» Excerpt provided
----------------------------------------

Montréal du Gers, one of Gascony’s 1st bastide towns, has retained the character of those typical new towns of the Middle Ages.

The town’s name, Montréal (or “Montroyal”), recalls the royal origins of this bastide founded in 1255 by Alphonse de Poitiers.

Built right into the rock on a promontory overlooking the small Auzoue valley, it played a strategic role as a lock between the French and English domains during the Hundred Years’ War.

Montréal-du-Gers retains a rich heritage from its past: fortified enclosure, ogival town gate, half-timbered houses, square surrounded by solid stone arcades, narrow passageways serving the various islets of the bastide.


Fourcès

An atypical circular village

Classed as one of the “Most Beautiful Villages in France”, Fourcès, an atypical village in the Gers, is sure to delight all your senses!

A picturesque former castelnau, this village immediately seduces with its beauty and serenity.

Wrapped in a green line by the Auzoue, a lovely fish-filled river, Fourcès opens up like a lively history book. The round square occupies the site of the motte castrale where the primitive castle was built, destroyed in the 15th century.

Gather under the shade of the plane trees to celebrate, play pétanque, attend concerts, bargain-hunt at the brocantes or take in the scents of the flower market (last weekend in April).

Around the square, medieval houses with oak jambs make the rounds, neighboring more recent 17th and 18th century homes.


Larressingle

La Petite Carcassonne

Classed as one of France’s “Most Beautiful Villages” and one of Occitanie’s “Grands Sites” under the heading “Armagnac Abbaye et Cités”, this smallest fortified village in France boasts a fine medieval architectural ensemble comprising a château, former home of the abbots and then bishops of Condom, a Romanesque church, medieval houses, protected by ramparts, towers, moats and drawbridge.

According to legend, this 13th-century village takes its name from Gallo-Roman times: having resisted a siege by the Roman army, Crassus, Caesar’s lieutenant, is said to have shouted to his soldiers “Retro singul i”: back one by one to retreat.

Larressingle enters history at the beginning of the 11th century when the abbots then the bishops of Condom became the Lords of the place. Abandoned then restored by the Duke of Treviso in the 20th century, Larressingle is today a must-see site in the Gers.

----------------------------------------

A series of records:
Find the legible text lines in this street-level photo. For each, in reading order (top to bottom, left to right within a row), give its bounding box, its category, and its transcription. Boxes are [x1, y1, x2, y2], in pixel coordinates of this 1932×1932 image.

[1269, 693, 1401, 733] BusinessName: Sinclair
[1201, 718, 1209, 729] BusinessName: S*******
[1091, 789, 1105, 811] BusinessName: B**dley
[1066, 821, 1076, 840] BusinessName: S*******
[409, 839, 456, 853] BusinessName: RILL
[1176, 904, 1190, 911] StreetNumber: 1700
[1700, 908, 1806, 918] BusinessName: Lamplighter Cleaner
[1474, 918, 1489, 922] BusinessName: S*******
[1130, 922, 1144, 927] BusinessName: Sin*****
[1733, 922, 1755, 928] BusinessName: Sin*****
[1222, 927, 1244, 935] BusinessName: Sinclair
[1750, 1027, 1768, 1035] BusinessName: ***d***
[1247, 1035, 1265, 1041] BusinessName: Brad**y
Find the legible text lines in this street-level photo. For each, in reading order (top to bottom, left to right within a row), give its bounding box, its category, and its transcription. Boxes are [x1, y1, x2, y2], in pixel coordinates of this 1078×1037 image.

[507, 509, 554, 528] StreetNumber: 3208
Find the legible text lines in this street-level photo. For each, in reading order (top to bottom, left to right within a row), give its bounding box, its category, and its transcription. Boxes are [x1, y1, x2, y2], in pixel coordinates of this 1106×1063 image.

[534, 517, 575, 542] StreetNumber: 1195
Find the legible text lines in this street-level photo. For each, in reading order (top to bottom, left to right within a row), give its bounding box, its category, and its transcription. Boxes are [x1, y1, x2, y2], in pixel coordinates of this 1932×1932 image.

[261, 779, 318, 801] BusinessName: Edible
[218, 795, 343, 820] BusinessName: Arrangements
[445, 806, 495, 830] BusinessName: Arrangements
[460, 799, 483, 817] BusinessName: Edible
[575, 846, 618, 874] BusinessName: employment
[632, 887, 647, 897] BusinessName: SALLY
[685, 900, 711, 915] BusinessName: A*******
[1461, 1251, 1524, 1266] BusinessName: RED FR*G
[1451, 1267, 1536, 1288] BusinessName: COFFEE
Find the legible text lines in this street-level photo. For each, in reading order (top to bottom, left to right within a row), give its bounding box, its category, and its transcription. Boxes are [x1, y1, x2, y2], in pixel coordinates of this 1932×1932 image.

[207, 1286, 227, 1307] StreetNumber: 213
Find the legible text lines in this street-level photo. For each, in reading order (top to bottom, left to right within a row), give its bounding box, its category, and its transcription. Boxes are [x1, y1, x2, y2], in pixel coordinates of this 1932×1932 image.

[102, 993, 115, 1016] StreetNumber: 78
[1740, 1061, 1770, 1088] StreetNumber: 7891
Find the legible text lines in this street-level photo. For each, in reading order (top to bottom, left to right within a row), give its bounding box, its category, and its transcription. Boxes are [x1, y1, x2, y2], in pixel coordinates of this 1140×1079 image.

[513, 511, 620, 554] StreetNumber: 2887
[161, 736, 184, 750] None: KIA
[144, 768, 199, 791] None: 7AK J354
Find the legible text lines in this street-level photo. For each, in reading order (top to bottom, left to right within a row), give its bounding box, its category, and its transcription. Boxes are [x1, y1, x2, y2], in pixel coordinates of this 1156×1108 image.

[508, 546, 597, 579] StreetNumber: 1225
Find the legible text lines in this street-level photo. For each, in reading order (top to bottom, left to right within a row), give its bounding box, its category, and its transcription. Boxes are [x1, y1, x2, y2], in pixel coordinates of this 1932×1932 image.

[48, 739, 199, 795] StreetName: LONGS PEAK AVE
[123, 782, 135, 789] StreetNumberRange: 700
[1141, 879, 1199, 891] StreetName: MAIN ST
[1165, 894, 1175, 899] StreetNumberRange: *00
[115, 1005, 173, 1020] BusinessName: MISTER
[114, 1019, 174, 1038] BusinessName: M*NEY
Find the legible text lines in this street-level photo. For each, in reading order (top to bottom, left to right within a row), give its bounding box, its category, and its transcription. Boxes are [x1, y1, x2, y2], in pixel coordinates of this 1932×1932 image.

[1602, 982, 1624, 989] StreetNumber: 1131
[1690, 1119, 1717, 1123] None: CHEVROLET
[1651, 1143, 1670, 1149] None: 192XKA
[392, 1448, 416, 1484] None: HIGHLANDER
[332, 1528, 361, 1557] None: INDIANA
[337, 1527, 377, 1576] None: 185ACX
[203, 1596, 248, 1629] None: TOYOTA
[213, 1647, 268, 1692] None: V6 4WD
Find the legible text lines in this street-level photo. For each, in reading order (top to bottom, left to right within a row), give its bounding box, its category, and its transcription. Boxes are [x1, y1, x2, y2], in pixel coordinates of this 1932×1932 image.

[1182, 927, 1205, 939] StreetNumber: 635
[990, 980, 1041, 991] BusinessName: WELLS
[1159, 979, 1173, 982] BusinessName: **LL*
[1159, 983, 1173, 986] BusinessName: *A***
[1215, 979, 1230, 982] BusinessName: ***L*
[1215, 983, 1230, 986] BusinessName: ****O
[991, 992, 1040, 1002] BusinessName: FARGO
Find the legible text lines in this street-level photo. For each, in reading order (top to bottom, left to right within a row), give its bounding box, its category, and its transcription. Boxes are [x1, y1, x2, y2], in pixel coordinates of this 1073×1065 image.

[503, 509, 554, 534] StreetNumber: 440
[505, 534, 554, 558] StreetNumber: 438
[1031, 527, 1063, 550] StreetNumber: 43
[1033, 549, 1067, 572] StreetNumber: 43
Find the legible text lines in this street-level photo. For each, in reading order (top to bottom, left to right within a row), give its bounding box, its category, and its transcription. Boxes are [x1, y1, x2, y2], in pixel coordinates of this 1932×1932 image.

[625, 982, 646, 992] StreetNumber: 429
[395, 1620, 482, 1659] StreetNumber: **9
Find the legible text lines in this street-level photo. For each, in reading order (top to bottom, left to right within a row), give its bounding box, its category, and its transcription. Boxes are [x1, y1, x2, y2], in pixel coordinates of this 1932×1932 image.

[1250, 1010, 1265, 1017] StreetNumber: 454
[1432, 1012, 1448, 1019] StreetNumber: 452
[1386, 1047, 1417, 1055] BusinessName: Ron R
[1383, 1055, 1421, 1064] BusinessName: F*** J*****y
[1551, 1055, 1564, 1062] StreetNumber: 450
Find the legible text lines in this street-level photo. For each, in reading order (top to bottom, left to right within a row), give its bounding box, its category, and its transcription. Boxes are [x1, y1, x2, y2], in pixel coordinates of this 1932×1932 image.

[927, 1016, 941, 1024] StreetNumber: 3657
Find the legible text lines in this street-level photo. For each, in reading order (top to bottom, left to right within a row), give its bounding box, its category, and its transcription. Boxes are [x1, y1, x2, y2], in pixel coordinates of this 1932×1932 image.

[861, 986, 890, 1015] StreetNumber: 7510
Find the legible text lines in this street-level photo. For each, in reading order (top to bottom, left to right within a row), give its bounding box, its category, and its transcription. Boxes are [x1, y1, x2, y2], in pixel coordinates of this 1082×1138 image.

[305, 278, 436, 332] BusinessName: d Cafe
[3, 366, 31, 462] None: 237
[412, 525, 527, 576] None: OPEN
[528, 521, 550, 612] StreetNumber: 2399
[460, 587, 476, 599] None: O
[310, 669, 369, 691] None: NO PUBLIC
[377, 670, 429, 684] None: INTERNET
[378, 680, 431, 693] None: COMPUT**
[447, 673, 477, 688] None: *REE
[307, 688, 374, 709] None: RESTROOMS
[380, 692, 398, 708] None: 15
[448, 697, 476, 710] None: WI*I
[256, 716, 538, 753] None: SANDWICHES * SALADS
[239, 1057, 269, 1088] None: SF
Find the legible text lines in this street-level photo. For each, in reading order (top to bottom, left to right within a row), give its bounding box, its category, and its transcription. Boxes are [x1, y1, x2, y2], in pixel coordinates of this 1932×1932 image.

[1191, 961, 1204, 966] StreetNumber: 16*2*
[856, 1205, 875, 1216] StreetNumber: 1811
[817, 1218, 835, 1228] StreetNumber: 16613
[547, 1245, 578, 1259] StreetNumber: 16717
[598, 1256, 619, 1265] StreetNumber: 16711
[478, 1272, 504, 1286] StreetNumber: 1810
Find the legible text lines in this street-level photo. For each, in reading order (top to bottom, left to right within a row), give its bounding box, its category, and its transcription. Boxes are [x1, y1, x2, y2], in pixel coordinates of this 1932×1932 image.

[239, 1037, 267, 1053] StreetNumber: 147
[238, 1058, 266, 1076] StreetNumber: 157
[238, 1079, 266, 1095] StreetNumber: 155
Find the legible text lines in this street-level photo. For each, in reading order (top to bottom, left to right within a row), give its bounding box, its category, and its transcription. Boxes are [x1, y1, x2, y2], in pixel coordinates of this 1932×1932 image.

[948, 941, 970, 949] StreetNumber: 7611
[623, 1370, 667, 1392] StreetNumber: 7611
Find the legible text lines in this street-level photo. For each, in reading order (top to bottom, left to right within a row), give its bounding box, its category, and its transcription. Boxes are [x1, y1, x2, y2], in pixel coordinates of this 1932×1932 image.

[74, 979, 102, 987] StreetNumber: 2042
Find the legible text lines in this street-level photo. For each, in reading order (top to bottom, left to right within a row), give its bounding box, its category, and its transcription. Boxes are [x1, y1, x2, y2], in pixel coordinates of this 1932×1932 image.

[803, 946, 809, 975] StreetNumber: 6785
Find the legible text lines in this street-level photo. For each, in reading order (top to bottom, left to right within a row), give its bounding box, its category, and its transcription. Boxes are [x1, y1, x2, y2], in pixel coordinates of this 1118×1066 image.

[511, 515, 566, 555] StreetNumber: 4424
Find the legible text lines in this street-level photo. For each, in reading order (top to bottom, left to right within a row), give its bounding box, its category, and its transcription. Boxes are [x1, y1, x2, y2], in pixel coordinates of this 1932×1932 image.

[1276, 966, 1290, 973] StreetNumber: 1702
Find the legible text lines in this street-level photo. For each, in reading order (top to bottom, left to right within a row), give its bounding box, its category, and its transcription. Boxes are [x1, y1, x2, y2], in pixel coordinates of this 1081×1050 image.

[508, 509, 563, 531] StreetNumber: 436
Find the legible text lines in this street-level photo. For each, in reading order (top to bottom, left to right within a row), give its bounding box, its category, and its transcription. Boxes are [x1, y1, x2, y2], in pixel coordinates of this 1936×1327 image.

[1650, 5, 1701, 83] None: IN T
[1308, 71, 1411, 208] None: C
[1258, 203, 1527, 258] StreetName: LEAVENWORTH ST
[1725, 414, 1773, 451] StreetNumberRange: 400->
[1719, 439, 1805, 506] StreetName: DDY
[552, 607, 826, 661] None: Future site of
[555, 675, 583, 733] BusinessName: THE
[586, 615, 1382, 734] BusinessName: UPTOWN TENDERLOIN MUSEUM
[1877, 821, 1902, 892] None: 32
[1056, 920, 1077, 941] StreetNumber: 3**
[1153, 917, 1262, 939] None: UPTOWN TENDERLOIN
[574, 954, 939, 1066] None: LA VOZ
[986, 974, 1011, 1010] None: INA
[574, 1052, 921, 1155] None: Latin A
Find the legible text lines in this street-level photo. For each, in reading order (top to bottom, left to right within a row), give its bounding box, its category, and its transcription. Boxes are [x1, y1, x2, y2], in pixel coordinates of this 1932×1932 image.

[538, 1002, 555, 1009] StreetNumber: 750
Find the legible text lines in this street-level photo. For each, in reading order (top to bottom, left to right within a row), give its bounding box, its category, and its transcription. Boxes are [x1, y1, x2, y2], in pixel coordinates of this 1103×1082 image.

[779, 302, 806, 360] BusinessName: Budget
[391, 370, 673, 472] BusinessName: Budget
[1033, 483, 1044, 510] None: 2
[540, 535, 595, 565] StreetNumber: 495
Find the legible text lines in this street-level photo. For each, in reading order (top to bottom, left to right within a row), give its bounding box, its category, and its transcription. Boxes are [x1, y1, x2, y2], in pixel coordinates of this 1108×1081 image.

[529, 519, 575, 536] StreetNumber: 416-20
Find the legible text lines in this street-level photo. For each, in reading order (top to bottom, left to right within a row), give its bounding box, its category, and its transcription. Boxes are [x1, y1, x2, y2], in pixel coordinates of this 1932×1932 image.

----------------------------------------

» Exercise set
• A. According to the excerpt about the villages of the Gers, in what year was the bastide of Montréal founded?
• B. Rewrite the entries starting at the line containing "this 1936×1327 image." and ending at the line containing "[1719, 439, 1805, 506] StreetName: DDY", changing "reading order" to "visual order" and leaving everything else unchanged.
The excerpt about the villages of the Gers has no connection to the entries.

» Solved problems
• A. 1255

• B.
Find the legible text lines in this street-level photo. For each, in visual order (top to bottom, left to right within a row), give its bounding box, its category, and its transcription. Boxes are [x1, y1, x2, y2], in pixel coordinates of this 1936×1327 image.

[1650, 5, 1701, 83] None: IN T
[1308, 71, 1411, 208] None: C
[1258, 203, 1527, 258] StreetName: LEAVENWORTH ST
[1725, 414, 1773, 451] StreetNumberRange: 400->
[1719, 439, 1805, 506] StreetName: DDY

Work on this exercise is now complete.